I was an asshole. A true asshole. “I’m sorry, Sasha.”
“We’re good together. Everyone can see it. We’re good. We make sense.”
I nodded. She wasn’t wrong. She and I made sense to the whole world. I only wished we made sense to my heart, too.
She bit her bottom lip. “We’re breaking up, aren’t we?”
“Yeah, I think we are.”
“You love her?” she whispered, a few tears falling from her eyes.
My thumbs wiped away the evidence of her sadness, but only seconds later more showed up. “I tried not to. I wanted this to work. I wanted us to work.”
She shrugged. “I deserve better, you know.”
I nodded. I knew.
“And just to be clear, I’m the one breaking up here, not the other way around. I’m dumping you. Because I’m a catch, Brooks. I deserve someone who’s smart, and funny, and charming. Someone who’s not distant when we’re in the same room. Someone who sees me and loves me wholly, fully.”
“You do. You really do.”
She wiped away her tears and stood tall, grabbing her purse before leaving. “But what I deserve most—what everyone deserves most—is someone who looks at me the same way you look at those books.”
For the past few years, I’d stare out my window at Mrs. Boone’s house where she’d sit and drink her tea. Mama never did soften her stance on Mrs. Boone. When Daddy told her she was always welcome in the house, Mrs. Boone declined, saying she didn’t want to cause any more trouble. Still, we drank our tea. She’d always look up at me at noon and smile as I held a cup of tea in my hands. It was my favorite hour of the day, the thing I looked forward to the most.
Lately, she’d been missing.
The first few days, I didn’t think anything of it. Her car was gone from the driveway, and I figured perhaps she had taken a trip, even though trips weren’t something Mrs. Boone ever partook in. The next week, I started to worry when she hadn’t returned.

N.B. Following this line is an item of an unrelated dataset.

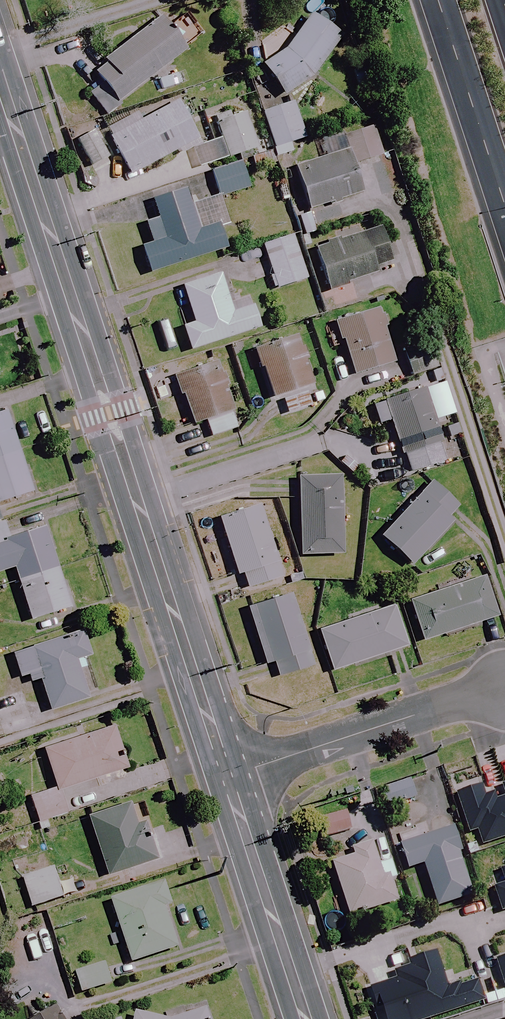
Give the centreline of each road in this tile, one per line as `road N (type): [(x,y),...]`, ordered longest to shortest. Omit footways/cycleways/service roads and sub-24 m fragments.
road 1 (tertiary): [(226,778),(0,82)]
road 2 (residential): [(226,778),(504,685)]
road 3 (tertiary): [(306,1018),(226,778)]
road 4 (primary): [(504,199),(440,0)]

The more days that passed, the more nervous I became. Daddy went on a search, pulling in a few others from the neighborhood, and reported her as missing to the police, but they were certain there wasn’t anything they could do to help.
It was five in the morning when Daddy woke me with the news. “There was an accident, Maggie. Mrs. Boone was in a car accident and has been rushed to Mercy Hospital. She…”

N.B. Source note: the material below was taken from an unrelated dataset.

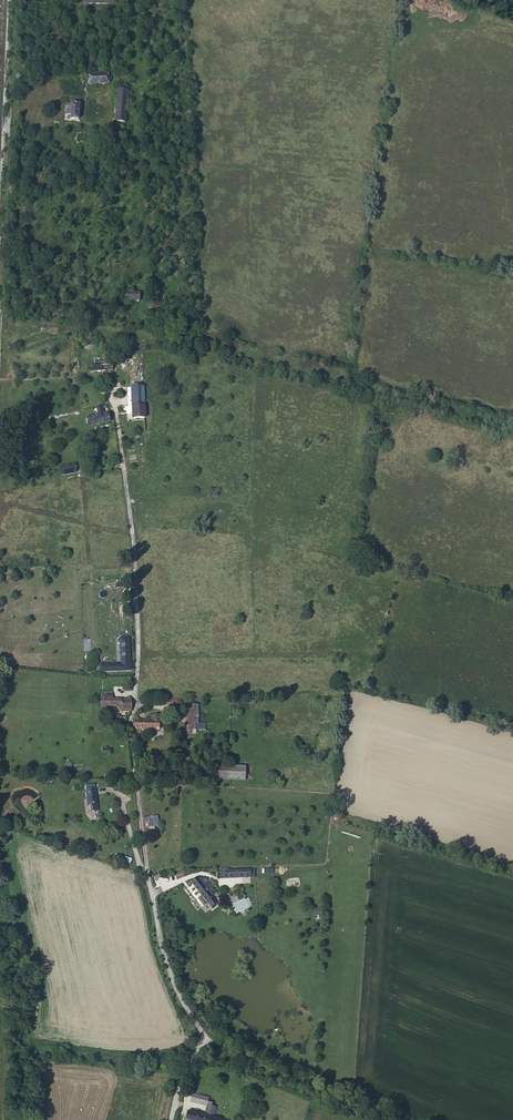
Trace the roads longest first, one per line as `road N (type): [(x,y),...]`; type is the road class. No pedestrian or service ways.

He kept talking, but I couldn’t hear hi. The words went in and out of my ears. I didn’t cry. I was too shocked to cry. She was unconscious and in pretty bad shape. Daddy said she had been driving a bit wild, and an eyewitness said she had seemed confused and lost.
When he left my room, the more real it became. I had to go see her. She had no one to check on her. She had no family. I was all she had.
So I had to leave.
“Are you sure, Maggie?” Daddy asked while he stood in the front foyer with me, ready to drive me to the hospital.
Mama’s head tilted up, gazing at me standing in the doorway. Her narrowed eyes had an intense focus, almost as if she was waiting for me to fail. Almost as if she wanted me to fail. “She’s not going to do it,” Mama said, a sharp tone to her voice. “She’s not ready. She’s not going anywhere.”
“No,” Daddy said sternly. “She’s going.” He locked eyes with me, his stare filled with hope and compassion. “She told me she was going, and she’s going. Right, Maggie?”
I knocked on the door twice, and he smiled.
Mama shifted around in her shoes and crossed her arms. Her nerves were loud and clear while Daddy once again missed them. “That’s a lie. Watch her. Watch her run back to her bedroom. It’s okay, Maggie. You can go back upstairs. Don’t let your father pressure you.”
“Katie, knock it off,” Daddy scolded.
She grimaced and remained silent, but I could feel her stare on me.
My hands were clammy, and my heart pounded against my ribcage.
Daddy smiled up at me. “Don’t worry, Mags. You got this. You can do it,” he cheered me on.
I stepped backward once, and he noticed, stepping toward me. He rushed to me and shook his head. “No, no, no. Maggie, you can do this. Here.” He extended one hand out toward me and used his other to knock on the door twice. “Yes? Remember? You said yes. You’re coming.”